2. Keep learning! Henry Ford is quoted as saying, “Anyone who stops learning is old, whether at 20 or 80. Anyone who keeps learning stays young.” Get credentials that count. Study the laws for yourself. Be an expert.

3. Don’t expect stability. Nick Tasler, in this article published on The Harvard Business Review on September 21, 2016, commented that “ In the late 1970s, a researcher at the University of Chicago named Salvatore Maddi began studying employees at Illinois Bell. Soon after, the phone industry was deregulated, and the company had to undergo a lot of changes. Some managers had trouble coping. Others thrived. What separated the two groups?

The adaptive leaders chose to view all changes, whether wanted or unwanted, as an expected part of the human experience rather than as a tragic anomaly that victimizes unlucky people. Instead of feeling personally attacked by ignorant leaders, evil lawmakers, or an unfair universe, they remained engaged in their work and spotted opportunities to fix longstanding problems…”

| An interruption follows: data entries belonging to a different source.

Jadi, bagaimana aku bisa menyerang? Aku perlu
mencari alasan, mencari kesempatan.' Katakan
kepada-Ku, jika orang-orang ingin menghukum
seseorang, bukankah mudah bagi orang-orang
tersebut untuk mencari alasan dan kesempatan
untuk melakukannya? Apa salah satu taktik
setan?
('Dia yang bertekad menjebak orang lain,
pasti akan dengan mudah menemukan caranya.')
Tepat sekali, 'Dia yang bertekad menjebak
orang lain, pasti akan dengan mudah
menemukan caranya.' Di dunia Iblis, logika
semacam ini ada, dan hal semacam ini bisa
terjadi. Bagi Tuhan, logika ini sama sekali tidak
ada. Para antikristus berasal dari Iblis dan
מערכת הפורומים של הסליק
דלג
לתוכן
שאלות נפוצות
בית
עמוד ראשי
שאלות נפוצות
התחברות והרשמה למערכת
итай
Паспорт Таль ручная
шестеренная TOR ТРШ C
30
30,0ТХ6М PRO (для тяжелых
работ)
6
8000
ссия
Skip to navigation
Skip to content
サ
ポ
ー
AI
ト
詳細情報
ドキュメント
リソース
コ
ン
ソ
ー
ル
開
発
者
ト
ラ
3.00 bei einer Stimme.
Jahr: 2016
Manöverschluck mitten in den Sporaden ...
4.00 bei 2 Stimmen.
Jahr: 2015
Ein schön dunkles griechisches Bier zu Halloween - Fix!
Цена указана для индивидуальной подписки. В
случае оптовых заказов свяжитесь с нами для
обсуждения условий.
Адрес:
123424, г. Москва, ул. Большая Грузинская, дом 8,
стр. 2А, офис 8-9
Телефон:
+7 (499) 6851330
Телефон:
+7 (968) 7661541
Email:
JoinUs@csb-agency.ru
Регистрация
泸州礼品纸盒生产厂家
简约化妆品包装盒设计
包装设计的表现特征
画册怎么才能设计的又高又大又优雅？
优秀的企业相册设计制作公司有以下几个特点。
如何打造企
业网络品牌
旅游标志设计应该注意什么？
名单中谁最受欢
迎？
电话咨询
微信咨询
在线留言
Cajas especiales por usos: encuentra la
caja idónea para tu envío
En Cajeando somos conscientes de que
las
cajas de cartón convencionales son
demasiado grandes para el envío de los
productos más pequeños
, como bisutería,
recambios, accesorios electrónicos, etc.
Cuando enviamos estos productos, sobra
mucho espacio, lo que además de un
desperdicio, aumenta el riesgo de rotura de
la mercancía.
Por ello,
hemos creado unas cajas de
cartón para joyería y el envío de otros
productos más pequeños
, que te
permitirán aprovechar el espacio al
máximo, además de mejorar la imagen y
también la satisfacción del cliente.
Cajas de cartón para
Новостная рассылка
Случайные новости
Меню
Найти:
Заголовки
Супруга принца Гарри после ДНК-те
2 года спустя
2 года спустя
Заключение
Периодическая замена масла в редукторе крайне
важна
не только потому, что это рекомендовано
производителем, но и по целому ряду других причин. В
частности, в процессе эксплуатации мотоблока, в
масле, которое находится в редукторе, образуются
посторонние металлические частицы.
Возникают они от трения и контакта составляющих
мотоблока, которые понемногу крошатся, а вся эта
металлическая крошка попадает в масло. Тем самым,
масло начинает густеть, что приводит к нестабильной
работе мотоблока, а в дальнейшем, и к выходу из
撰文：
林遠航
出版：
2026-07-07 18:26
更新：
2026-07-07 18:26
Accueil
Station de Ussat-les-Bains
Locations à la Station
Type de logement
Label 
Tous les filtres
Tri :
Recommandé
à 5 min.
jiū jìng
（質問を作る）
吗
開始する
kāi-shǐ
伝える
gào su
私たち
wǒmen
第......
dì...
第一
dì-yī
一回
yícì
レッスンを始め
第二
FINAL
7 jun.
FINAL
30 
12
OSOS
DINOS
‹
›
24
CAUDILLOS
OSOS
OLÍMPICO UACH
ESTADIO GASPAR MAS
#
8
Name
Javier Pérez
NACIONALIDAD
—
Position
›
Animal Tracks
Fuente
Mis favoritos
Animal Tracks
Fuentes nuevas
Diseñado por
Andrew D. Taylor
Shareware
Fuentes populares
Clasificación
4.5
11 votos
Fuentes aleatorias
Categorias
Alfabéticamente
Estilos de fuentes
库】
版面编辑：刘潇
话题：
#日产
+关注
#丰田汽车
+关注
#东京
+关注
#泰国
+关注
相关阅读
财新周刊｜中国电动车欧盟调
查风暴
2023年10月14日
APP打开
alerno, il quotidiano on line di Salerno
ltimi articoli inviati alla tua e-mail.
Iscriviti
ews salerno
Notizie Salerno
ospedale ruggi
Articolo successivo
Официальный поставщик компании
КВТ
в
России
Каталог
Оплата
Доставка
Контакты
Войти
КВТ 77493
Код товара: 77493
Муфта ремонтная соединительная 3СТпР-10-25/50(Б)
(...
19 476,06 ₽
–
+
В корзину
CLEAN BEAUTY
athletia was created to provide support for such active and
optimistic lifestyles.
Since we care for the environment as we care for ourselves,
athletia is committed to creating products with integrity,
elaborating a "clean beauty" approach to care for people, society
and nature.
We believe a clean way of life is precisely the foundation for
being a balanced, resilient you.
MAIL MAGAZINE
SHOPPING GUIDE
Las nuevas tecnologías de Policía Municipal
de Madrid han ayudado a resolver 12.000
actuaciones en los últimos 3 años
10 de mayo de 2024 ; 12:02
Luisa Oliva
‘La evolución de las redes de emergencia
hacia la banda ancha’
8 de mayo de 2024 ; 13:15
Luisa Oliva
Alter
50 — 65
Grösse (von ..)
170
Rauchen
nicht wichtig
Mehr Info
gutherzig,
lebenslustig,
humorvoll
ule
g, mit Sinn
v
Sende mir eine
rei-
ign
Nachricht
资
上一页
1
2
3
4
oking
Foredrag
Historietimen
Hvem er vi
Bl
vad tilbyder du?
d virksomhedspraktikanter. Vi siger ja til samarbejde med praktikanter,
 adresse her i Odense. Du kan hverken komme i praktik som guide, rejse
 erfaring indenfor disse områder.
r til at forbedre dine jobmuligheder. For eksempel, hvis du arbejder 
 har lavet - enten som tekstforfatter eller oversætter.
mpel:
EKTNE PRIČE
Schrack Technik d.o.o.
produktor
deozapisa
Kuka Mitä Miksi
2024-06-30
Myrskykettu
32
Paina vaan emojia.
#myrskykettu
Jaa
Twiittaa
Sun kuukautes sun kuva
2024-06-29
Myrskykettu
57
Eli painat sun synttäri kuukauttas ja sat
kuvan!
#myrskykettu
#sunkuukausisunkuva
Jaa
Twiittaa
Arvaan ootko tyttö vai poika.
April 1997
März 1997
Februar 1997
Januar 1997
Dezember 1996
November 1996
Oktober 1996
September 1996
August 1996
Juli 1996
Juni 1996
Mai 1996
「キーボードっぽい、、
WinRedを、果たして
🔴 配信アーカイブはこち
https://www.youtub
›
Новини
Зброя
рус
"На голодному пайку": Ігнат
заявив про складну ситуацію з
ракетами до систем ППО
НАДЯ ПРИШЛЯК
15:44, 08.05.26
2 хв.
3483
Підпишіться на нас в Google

No matter how you face change, one thing is clear: you’re going to face change. This epoch of the greatest social experiment, colloquially known as the ‘HOA,’ is one of great change and opportunity.

Will you perceive changes as tragic anomalies that trip you up and frustrate your progress, or will you hit the books, face challenges with aplomb, and expect success? Your career may depend on your answer.

Scott Swinton, CCIP, is the General Contractor and Certified Construction Manager at Unlimited Property Services, Inc. He has many years of lessons learned under his belt in the CID industry.